Reproduce verbatim everything in the records below, from the line containing "prepare Network Volume" down to the line containing "- Other settings", including both of those lines.

START Extracted entries

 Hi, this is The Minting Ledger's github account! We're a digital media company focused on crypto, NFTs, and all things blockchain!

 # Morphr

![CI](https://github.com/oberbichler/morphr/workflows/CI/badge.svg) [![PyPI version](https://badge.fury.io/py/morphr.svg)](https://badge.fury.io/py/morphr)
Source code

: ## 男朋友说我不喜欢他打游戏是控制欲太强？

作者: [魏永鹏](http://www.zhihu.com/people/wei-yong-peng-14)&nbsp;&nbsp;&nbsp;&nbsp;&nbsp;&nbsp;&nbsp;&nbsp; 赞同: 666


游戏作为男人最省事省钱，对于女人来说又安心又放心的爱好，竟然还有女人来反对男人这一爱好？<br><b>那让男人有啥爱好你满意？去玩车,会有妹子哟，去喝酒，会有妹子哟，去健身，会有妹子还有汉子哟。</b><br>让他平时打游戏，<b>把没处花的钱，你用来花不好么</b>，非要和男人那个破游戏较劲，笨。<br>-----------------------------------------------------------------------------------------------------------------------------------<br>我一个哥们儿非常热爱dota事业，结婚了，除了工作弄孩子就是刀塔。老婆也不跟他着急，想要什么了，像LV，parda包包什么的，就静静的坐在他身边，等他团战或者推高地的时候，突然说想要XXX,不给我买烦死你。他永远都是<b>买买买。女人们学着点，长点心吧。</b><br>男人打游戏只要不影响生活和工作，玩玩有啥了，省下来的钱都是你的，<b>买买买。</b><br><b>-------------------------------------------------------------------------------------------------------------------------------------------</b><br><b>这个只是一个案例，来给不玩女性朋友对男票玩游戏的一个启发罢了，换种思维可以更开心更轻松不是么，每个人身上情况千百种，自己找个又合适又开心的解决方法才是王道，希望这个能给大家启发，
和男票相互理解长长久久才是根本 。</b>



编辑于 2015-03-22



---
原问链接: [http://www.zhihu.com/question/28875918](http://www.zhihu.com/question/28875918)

END Extracted entries
START Extracted entries

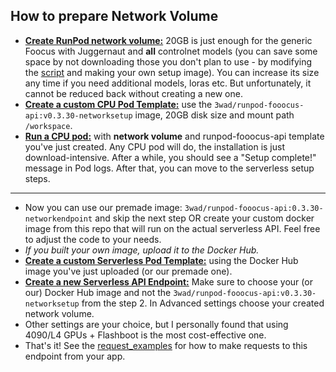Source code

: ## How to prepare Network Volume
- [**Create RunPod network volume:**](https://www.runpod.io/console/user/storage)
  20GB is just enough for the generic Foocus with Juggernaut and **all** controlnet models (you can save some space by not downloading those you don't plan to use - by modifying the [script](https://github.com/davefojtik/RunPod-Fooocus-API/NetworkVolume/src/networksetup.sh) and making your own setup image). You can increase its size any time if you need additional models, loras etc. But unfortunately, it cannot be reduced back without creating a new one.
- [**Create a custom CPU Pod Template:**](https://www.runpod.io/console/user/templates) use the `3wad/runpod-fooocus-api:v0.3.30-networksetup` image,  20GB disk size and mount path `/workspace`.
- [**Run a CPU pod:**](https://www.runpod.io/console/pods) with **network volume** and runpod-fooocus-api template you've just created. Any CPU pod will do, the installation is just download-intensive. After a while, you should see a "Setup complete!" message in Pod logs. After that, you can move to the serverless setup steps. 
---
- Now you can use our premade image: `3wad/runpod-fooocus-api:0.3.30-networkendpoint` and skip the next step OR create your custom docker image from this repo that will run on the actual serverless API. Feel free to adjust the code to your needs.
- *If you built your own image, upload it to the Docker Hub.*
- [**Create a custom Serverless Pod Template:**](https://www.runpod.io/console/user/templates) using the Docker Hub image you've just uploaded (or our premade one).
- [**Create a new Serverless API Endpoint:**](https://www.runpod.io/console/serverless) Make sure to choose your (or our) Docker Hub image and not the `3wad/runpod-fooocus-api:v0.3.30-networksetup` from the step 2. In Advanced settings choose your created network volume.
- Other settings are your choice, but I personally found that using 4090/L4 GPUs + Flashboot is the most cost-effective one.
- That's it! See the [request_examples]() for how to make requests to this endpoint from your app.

END Extracted entries

> _Output of the task_:
: ## How to prepare Network Volume
- [**Create RunPod network volume:**](https://www.runpod.io/console/user/storage)
  20GB is just enough for the generic Foocus with Juggernaut and **all** controlnet models (you can save some space by not downloading those you don't plan to use - by modifying the [script](https://github.com/davefojtik/RunPod-Fooocus-API/NetworkVolume/src/networksetup.sh) and making your own setup image). You can increase its size any time if you need additional models, loras etc. But unfortunately, it cannot be reduced back without creating a new one.
- [**Create a custom CPU Pod Template:**](https://www.runpod.io/console/user/templates) use the `3wad/runpod-fooocus-api:v0.3.30-networksetup` image,  20GB disk size and mount path `/workspace`.
- [**Run a CPU pod:**](https://www.runpod.io/console/pods) with **network volume** and runpod-fooocus-api template you've just created. Any CPU pod will do, the installation is just download-intensive. After a while, you should see a "Setup complete!" message in Pod logs. After that, you can move to the serverless setup steps. 
---
- Now you can use our premade image: `3wad/runpod-fooocus-api:0.3.30-networkendpoint` and skip the next step OR create your custom docker image from this repo that will run on the actual serverless API. Feel free to adjust the code to your needs.
- *If you built your own image, upload it to the Docker Hub.*
- [**Create a custom Serverless Pod Template:**](https://www.runpod.io/console/user/templates) using the Docker Hub image you've just uploaded (or our premade one).
- [**Create a new Serverless API Endpoint:**](https://www.runpod.io/console/serverless) Make sure to choose your (or our) Docker Hub image and not the `3wad/runpod-fooocus-api:v0.3.30-networksetup` from the step 2. In Advanced settings choose your created network volume.
- Other settings are your choice, but I personally found that using 4090/L4 GPUs + Flashboot is the most cost-effective one.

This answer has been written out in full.